For a more in depth example, see how to contract test in Rails, or see how to do the same with Laravel PHP. If you’d like to see a similar guide for your favorite language/framework please get in touch.

If an API does not have an existing integration test suite this might seem like a bigger push, but an API without a test suite should absolutely add one. Working with a generic test suite and adding in some OpenAPI assertions can be a great way to start off a larger test suite. Set up one HTTP request for each API endpoint, with basic information, and add other tests for various scenarios over time as bugs are squashed.

Another option to avoid that is to run contract testing outside of the codebase. To avoid having to train a tool to know what the expected contract is, why not use a tool which already knows what the latest OpenAPI is meant to be at anytime: Microcks again!

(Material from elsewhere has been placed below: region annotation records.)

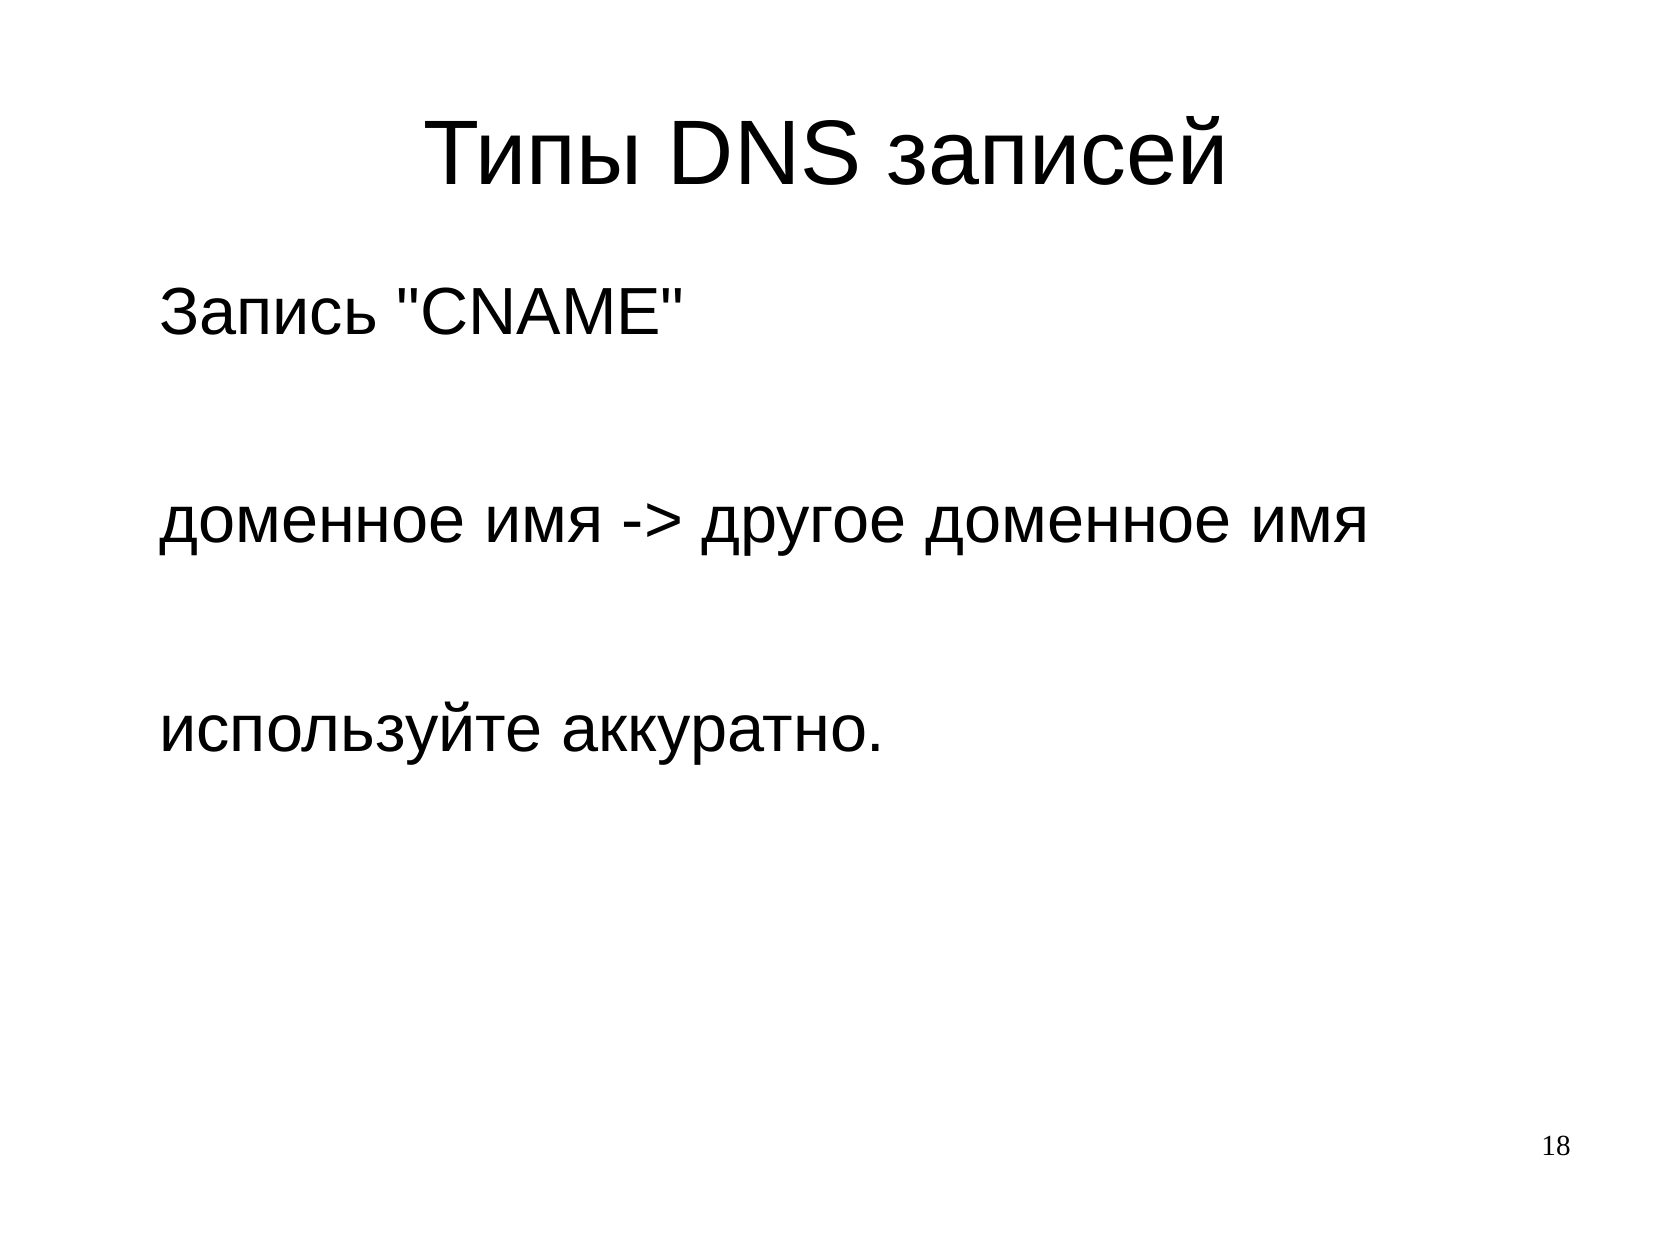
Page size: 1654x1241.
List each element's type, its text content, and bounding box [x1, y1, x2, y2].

list Запись "CNAME" доменное имя -> другое доменное имя используйте аккуратно. [88, 274, 1577, 1093]
title Типы DNS записей [82, 49, 1571, 257]
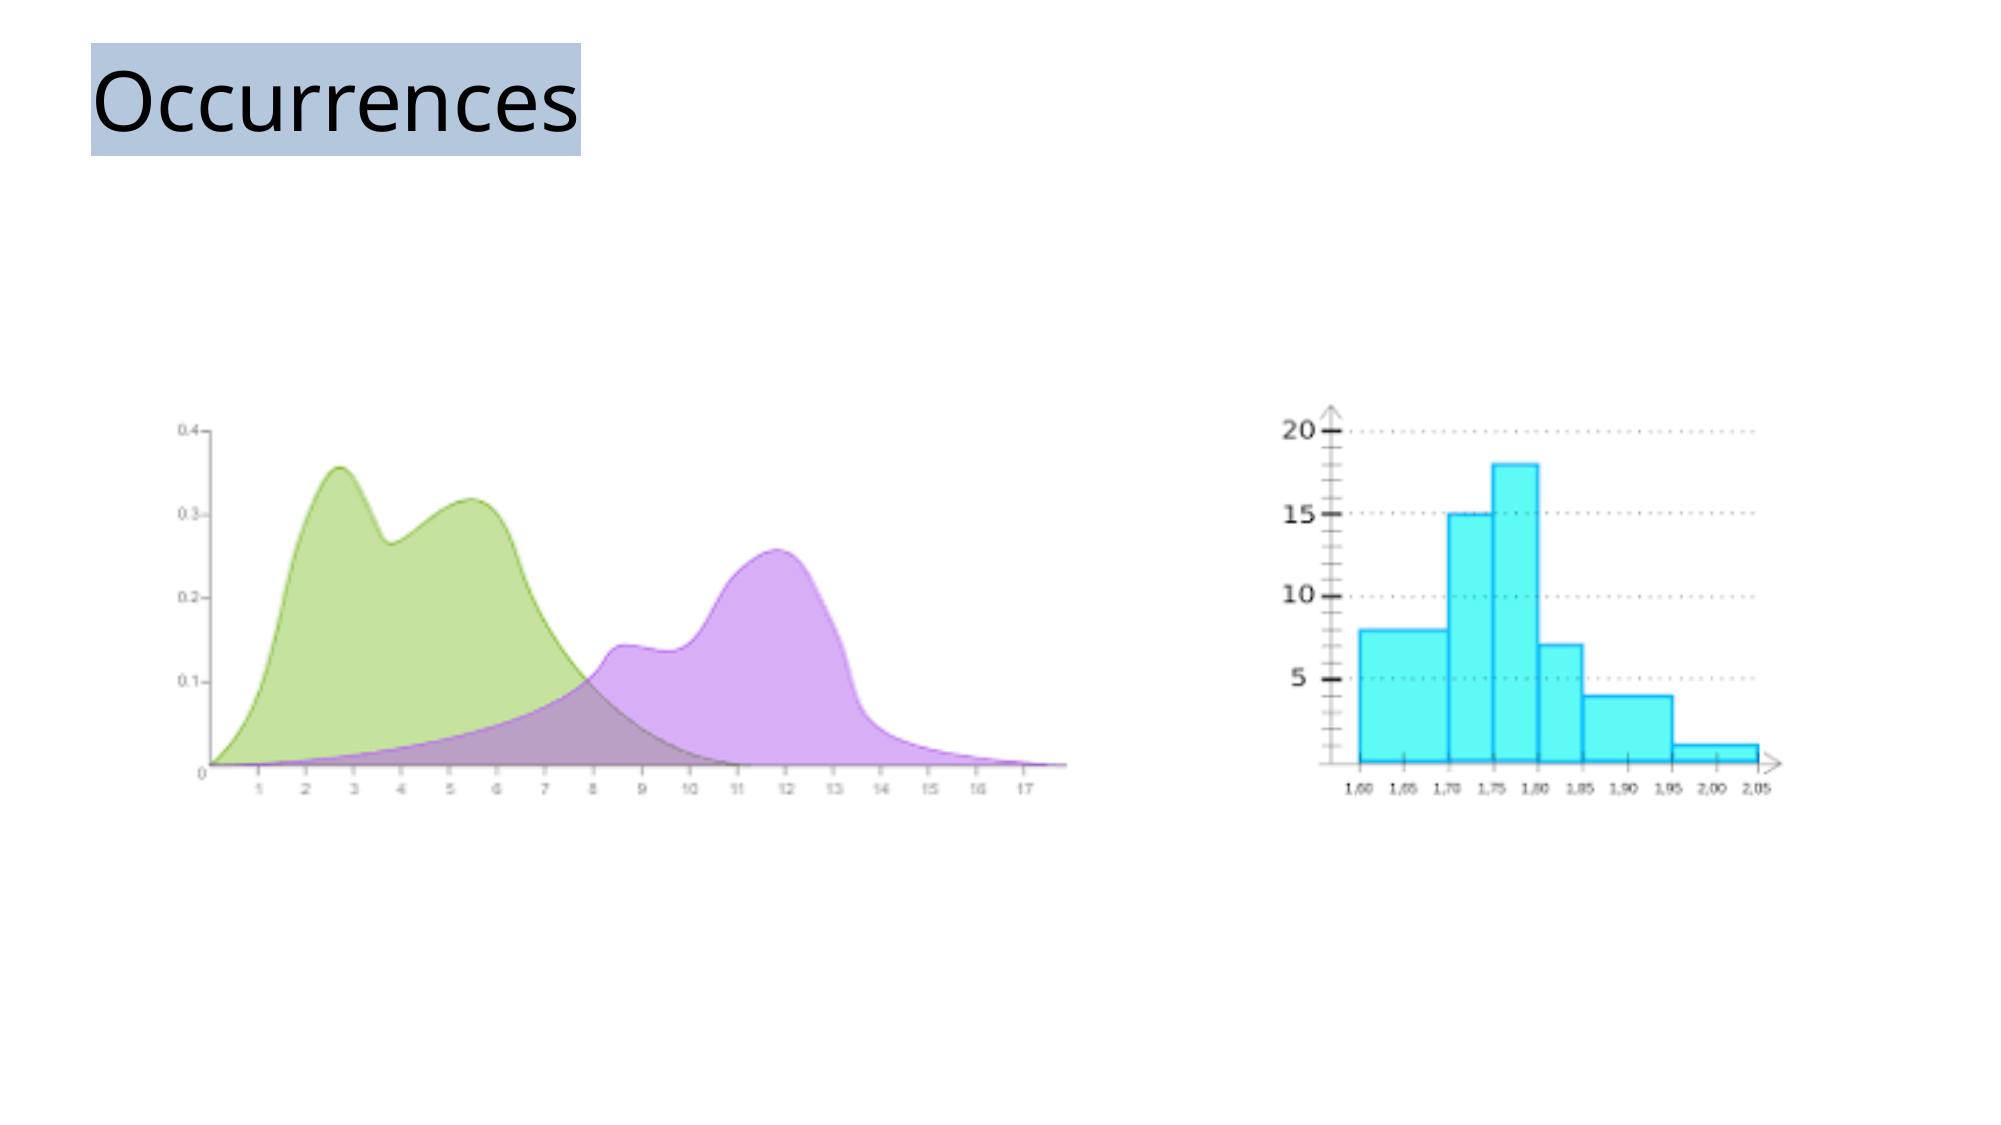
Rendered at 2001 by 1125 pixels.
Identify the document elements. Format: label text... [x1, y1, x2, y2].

text_box Occurrences [76, 35, 1028, 461]
picture [148, 397, 1099, 815]
picture [1269, 361, 1802, 820]
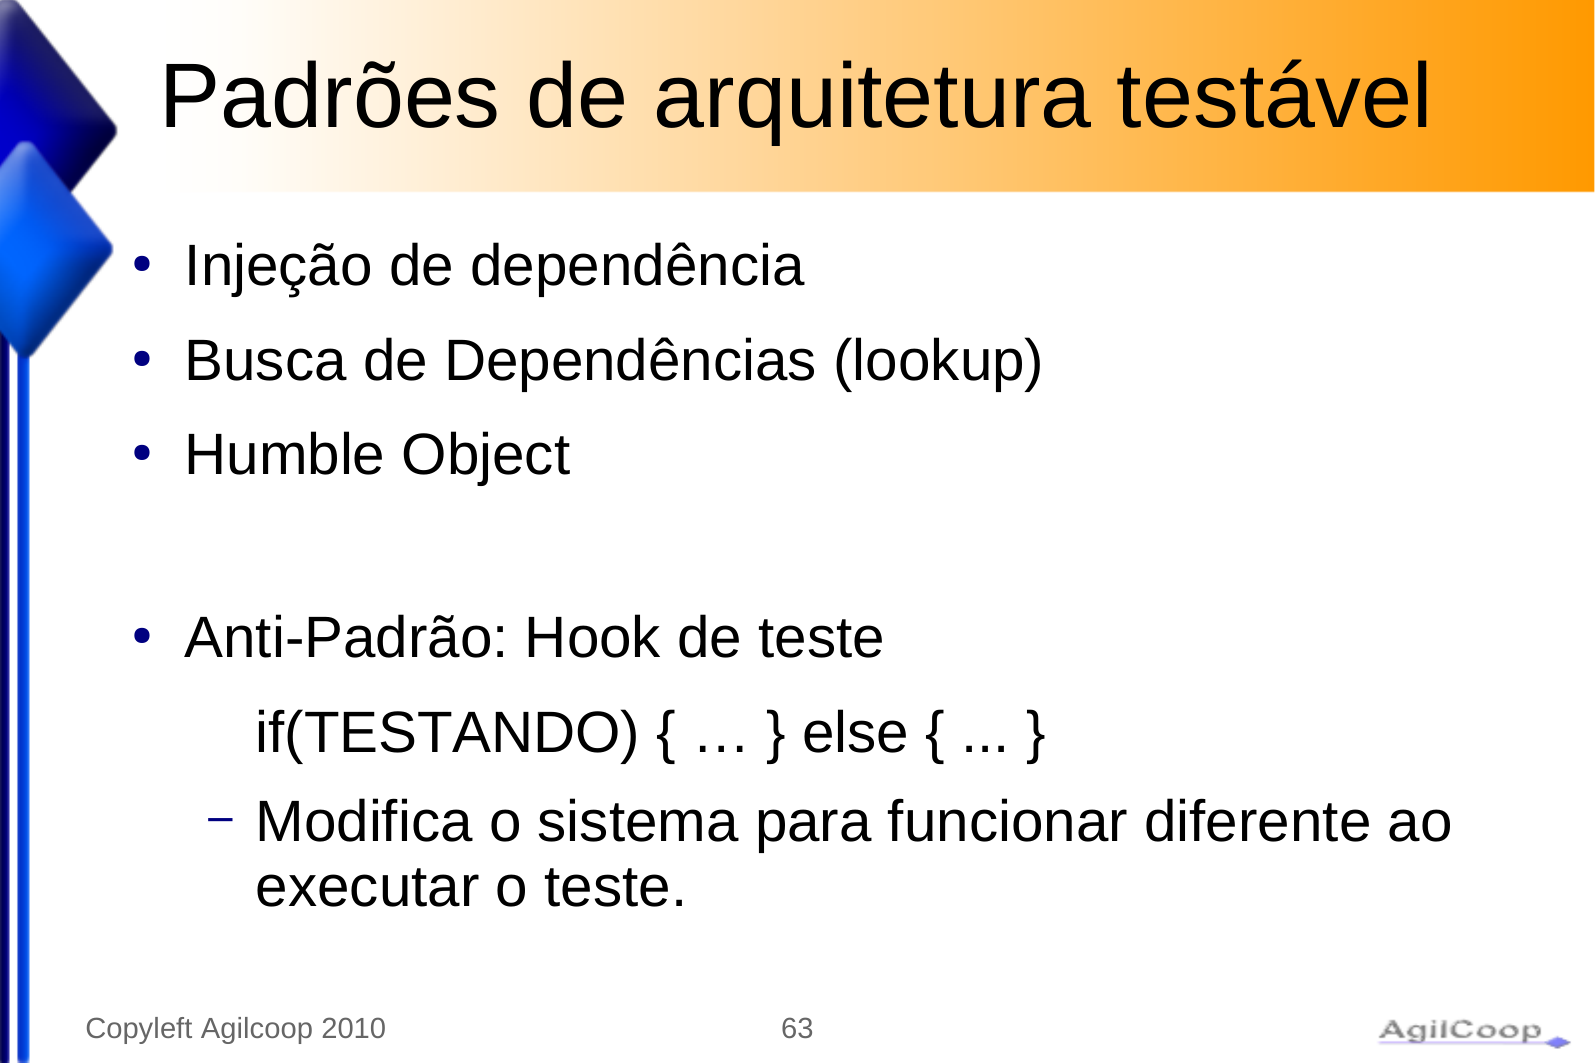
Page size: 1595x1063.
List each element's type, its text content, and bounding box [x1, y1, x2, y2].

picture [0, 0, 1595, 1063]
list Injeção de dependência Busca de Dependências (lookup) Humble Object Anti-Padrão: Hook de teste if(TESTANDO) { … } else { ... } Modifica o sistema para funcionar diferente ao executar o teste. [113, 232, 1549, 962]
title Padrões de arquitetura testável [79, 6, 1515, 185]
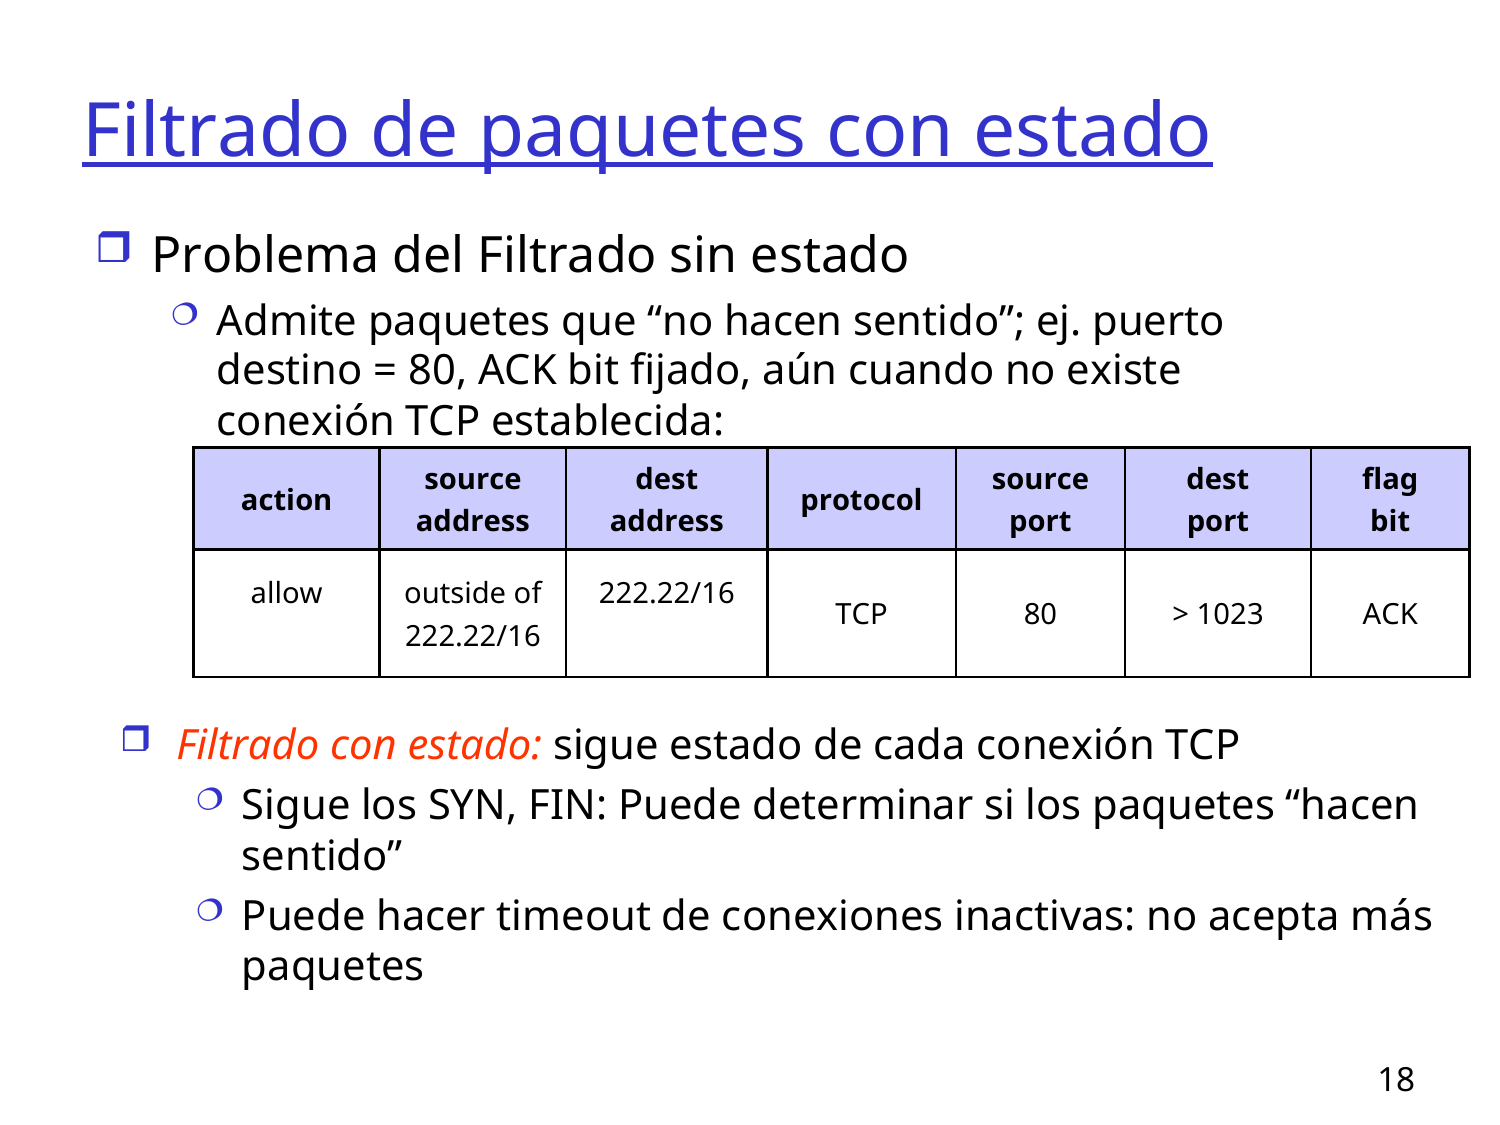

Microcks handles contract testing as well as mock servers, and it does this by taking a URL to a server for comparison. This could be staging, pre-production, or even production if you’re careful.

It works by going through all the operations in the OpenAPI document, and uses the examples and schemas defined there to send a request that should work, to an API instance of your choosing. This could be production if you are brave, or some other staging/testing environment, but the logic is simple:

  1. Send HTTP requests.
  2. See if that fails unexpectedly.
  3. Receive HTTP response.
  4. See if that matches the OpenAPI document.

This could be automated to run at regular intervals, or it could be triggered to run on pull requests and merges to make sure that any and all API or OpenAPI changes agree with each other. GitHub Actions is once again a good way to get this done.